Copy nothing but the lines below running from the line containing "margin-top: 5px;" through the line containing "قیمت سیمان اینجا", both end lines included.

=== DATA RECORDS ===

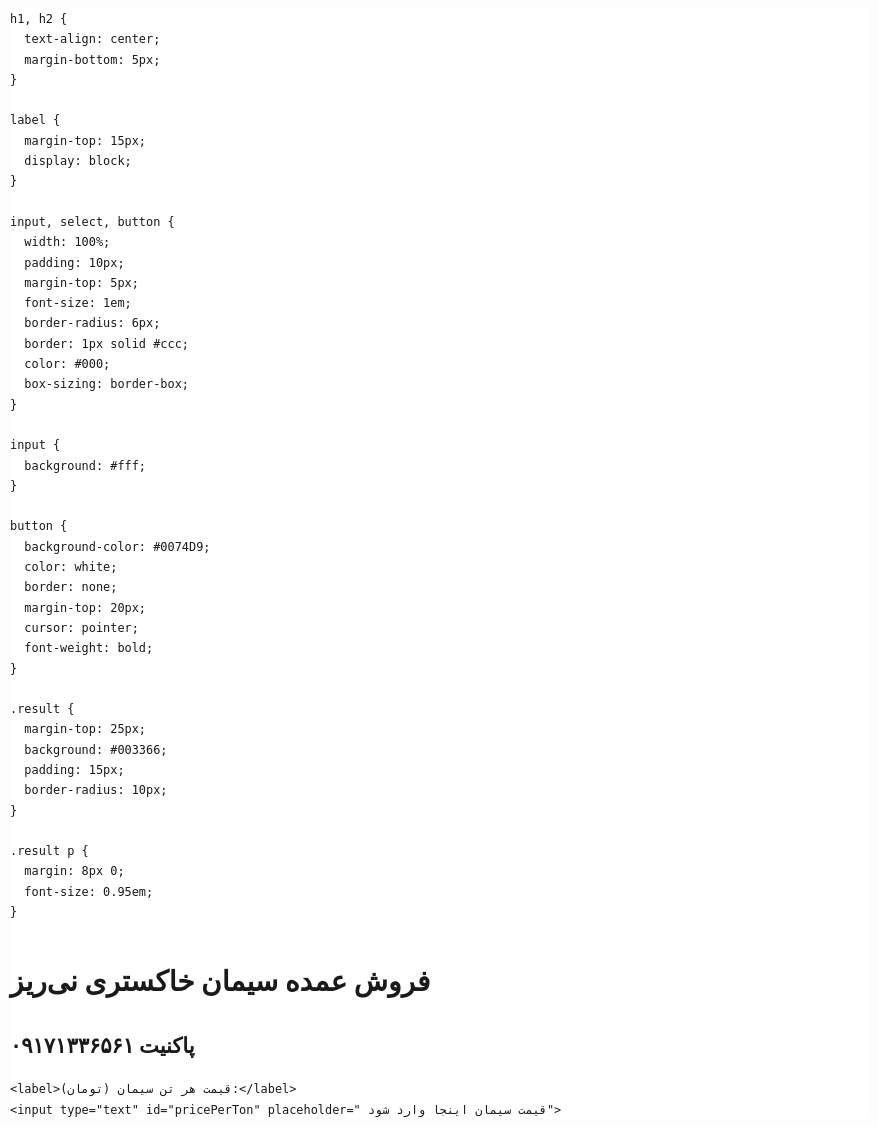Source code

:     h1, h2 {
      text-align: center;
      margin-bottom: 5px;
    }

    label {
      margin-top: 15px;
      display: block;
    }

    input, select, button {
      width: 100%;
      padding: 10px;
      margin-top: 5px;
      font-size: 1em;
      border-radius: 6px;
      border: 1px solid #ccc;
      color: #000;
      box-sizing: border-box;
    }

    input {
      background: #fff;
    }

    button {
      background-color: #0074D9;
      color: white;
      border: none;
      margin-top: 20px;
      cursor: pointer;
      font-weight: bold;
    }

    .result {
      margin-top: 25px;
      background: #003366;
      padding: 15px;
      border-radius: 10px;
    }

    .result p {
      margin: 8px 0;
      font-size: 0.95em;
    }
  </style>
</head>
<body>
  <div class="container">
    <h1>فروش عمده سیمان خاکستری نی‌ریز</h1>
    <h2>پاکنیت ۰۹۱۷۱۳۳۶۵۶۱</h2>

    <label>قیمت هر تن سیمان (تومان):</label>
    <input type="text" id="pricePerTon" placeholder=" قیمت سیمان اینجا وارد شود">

===
=== DATA RECORDS ===

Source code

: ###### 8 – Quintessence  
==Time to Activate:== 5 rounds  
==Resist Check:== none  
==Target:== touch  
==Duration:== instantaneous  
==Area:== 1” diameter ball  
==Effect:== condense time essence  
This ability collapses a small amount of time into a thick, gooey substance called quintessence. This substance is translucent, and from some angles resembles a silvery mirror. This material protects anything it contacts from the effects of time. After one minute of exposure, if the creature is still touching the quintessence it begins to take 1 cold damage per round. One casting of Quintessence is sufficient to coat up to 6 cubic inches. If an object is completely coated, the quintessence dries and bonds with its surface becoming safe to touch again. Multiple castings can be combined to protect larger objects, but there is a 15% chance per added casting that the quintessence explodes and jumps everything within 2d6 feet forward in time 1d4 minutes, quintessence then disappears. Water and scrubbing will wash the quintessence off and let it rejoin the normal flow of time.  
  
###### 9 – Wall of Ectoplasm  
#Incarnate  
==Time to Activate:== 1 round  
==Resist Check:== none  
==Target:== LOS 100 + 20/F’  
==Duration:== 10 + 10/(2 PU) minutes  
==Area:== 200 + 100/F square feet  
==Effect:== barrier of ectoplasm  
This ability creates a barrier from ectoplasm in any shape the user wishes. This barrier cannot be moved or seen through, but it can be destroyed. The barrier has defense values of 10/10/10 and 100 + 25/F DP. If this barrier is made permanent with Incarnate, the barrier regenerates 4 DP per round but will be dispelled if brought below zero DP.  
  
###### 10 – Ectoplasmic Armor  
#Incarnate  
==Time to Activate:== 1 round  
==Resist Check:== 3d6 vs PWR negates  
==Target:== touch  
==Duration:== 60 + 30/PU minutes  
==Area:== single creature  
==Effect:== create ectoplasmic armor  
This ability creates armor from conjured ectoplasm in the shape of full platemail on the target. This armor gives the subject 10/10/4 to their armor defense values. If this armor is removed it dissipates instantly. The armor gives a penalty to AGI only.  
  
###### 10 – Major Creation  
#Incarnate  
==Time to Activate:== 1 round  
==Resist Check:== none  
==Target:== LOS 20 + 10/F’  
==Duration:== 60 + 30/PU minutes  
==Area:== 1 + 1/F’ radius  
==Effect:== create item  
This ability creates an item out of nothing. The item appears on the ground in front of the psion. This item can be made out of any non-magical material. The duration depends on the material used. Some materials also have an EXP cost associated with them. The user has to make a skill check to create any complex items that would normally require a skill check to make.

===

RESPONSE BOX:
      margin-top: 5px;
      font-size: 1em;
      border-radius: 6px;
      border: 1px solid #ccc;
      color: #000;
      box-sizing: border-box;
    }

    input {
      background: #fff;
    }

    button {
      background-color: #0074D9;
      color: white;
      border: none;
      margin-top: 20px;
      cursor: pointer;
      font-weight: bold;
    }

    .result {
      margin-top: 25px;
      background: #003366;
      padding: 15px;
      border-radius: 10px;
    }

    .result p {
      margin: 8px 0;
      font-size: 0.95em;
    }
  </style>
</head>
<body>
  <div class="container">
    <h1>فروش عمده سیمان خاکستری نی‌ریز</h1>
    <h2>پاکنیت ۰۹۱۷۱۳۳۶۵۶۱</h2>

    <label>قیمت هر تن سیمان (تومان):</label>
    <input type="text" id="pricePerTon" placeholder=" قیمت سیمان اینجا وارد شود">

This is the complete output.